◆ **Passage provided**
══════════════════════════════

Oh there are so many. I'm so tied to my scripting that every line I say has to be a wow, I don't know. So in my walks and talks, every few lines there has to be an aha moment, and that's also in the way I script it. So, to answer your question, there are so many, but in a way, since most of the stories I tell I discovered myself, you know, it's like being an original artist when you compose something, you can feel it and say it well. Same way, most of the stories I tell I them and I explained them in a way that created wonder for myself, to my audience. So it's not somebody else's story, my script is entirely original.

Speaker 1:

So when I was in the UK I went to Edinburgh, capital of Scotland, and they have something called the Royal Mile and you know, wherever you go in Scotland there's a board which says this happened here in 1745. Or Somerset Mom drank up here in this pub. I mean, england has got signage everywhere. Every place is historic, it's beautifully done. And when I went to this pub in Edinburgh there was a board which said in 1555, nothing happened here. Okay, I loved it and I met the bartender. I said can I take it home as a souvenir. You know so this sense of self-deprecating humor. There is so much signage in England saying this happened here that you had to make that joke. And it struck me then that there is no signage at all in Bangalore saying this happened here. It's as though nothing happened here. Right, and that's not true.

Speaker 1:

And so when I walked on MG Road I chanced upon the fact that MG Road was a batty field and that hit me. I'd heard about something called the Battle of Bangalore, which I had no idea about. Most people in Bangalore do not even know that there is an old fort in Bangalore. I often have fun on radio shows asking people to guess where was the fort of Bangalore. So I discovered there was a fort. I said let me go and see it. Then I found an old map of the fort. In the mythic society. There were no. You could not even photocopy maps those days. It's so difficult to get data out. There were no phone cameras, you know.

Speaker 1:

So I memorized this map in my head, I sketched it out and I said let me go and trace out the fort of Bangalore. And I actually went and walked and I said this is the moat and this is the fort and you could not do Google map overlaying in those days. So the absolute thrill of finding out your own city's defenses which are buried under a road. It's an amazing thrill. And then you find some names. So I found that there was a battle at Alsur Gate, which Bangaloreans know as the police station, but that was a fort wall, right. So that, wow, was amazing.

Speaker 1:

And then I said there was a fort wall, there was a battle outside, and then I discovered the battle fought in what is today Bangalore was a battle that actually changed history, right, the battle involving Tipu Sultan and the British. And history is a very sensitive, contentious subject, as you know, and a lot of our history is not written by people from here. It's written by people who are either from Delhi or elsewhere. But I found some British sources talking about my city and they said it's so differently. So suddenly I understood two things that there was something consequential that happened in Bangalore in terms of military history, because it was reported around the world. It was not taught to me in school. I went to ICICI schools in Bangalore, where if you go to ICICI first, you don't learn about your own state number one. So that's one drawback. I went to good schools but you know, the syllabus was very international and I suddenly discovered that my city was important in the world 200 years ago and places that we all walk on every day has tremendous significance. Right, and once you internalize that and start looking, it is very it's goose bumpy. Actually, even today I get the goosebumps when I run along tempe goda road because I visualize I'm running along the the fort walls of my city, you know, at a time when it was attacked. So I think once I realized and I said if I had the ability to put signage, I'd put all over MG Road. This battle took place here, this guy died, here, this cannon was placed. I got into that mode let me meet the government and figure out how to put signage.

══════════════════════════════

◆ **Short problem**
Render this sentence from the Bangalore transcript in Spanish: "Most people in Bangalore do not even know that there is an old fort in Bangalore."

══════════════════════════════

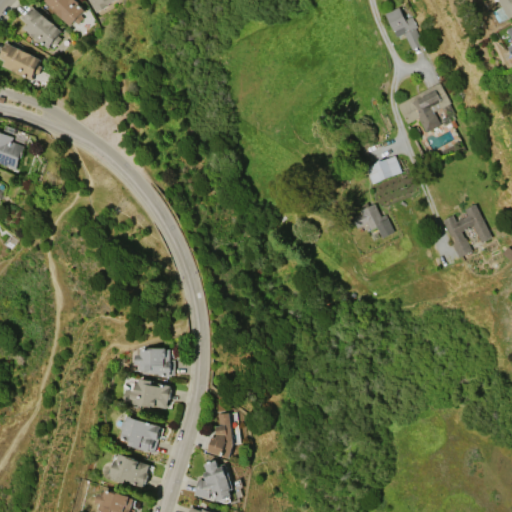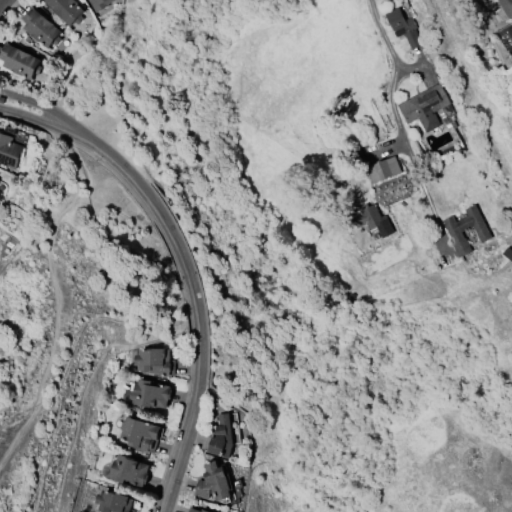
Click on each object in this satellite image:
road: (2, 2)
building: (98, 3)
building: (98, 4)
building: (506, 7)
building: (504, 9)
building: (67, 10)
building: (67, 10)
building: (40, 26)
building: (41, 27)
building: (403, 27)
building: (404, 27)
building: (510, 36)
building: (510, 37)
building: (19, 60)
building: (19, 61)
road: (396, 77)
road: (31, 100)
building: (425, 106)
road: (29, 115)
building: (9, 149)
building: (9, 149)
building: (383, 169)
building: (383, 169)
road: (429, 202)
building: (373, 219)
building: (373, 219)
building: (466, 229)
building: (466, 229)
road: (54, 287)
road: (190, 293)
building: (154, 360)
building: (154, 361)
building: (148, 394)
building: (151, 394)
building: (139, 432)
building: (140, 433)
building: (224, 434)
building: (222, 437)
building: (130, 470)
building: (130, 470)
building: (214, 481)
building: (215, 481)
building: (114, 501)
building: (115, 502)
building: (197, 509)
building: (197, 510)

══════════════════════════════

◆ **Exercise response**
La mayoría de la gente en Bangalore ni siquiera sabe que hay un fuerte antiguo en Bangalore.